Statistical analysis was conducted using SPSS version 23.0 (SPSS Inc., Chicago, Illinois, USA). Continuous data are expressed as the median and interquartile range unless the data was verified to have a normal distribution. The level of significance was set at p < 0.05, and 95% confidence intervals were calculated for the primary outcome measures. We performed a preliminary explanatory analysis to examine the relationships between potential covariates and the dependent variable, rebound pain, as well as the independent variable, group allocation. The Mann-Whitney U test was used for the continuous variables, including days after injury, based on the type of the distribution; chi-square tests were used to assess the associations between the categorical covariates, including surgeon, block type (single or combined approach), fracture location, brachial nerve approach, use of tourniquet, NRS pain score (during rest and activity) before surgery and sleep quality score the night before surgery.

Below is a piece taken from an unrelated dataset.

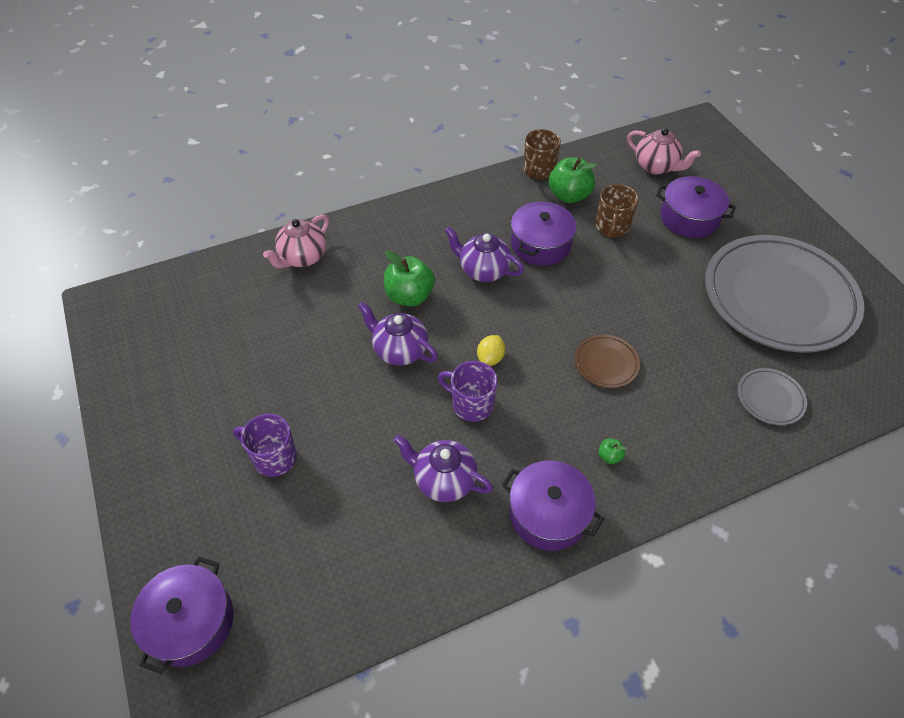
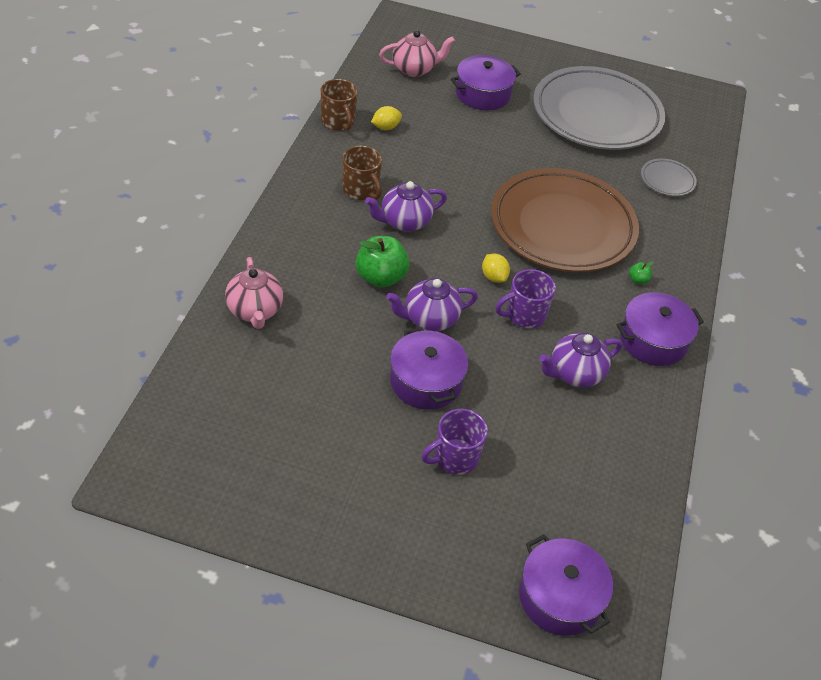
camera: 55 degrees left, 5 degrees down
(540, 244) = (416, 176): purple pot -> purple pot (426, 381)
(569, 195) = (385, 127): green apple -> yellow lemon
(606, 363) = (562, 226): brown plate -> brown plate, size x2.50
(611, 227) = (444, 132): brown mug -> brown mug (361, 190)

If the prescheduled follow-up time point fell between 9 pm and 8 am, we used the following data reconciliation strategy for the NRS score: according to the patient's pain diary, if the follow-up time point was before the first reported pain appeared, the resting and exercise NRS scores at that time point were considered to be 0; if the follow-up time point was later than when the initial pain appeared and earlier than the most severe pain that happened, the NRS score at this point was considered to be the mean value of the first NRS higher than 0 and the highest NRS score (rounded down); if the follow-up time point was later than the most severe pain that happened and the patient described that the pain did not alleviate, the highest pain score was taken as the NRS at that point. If the patient did not describe when the pain was relieved, the data at that time point were considered missing.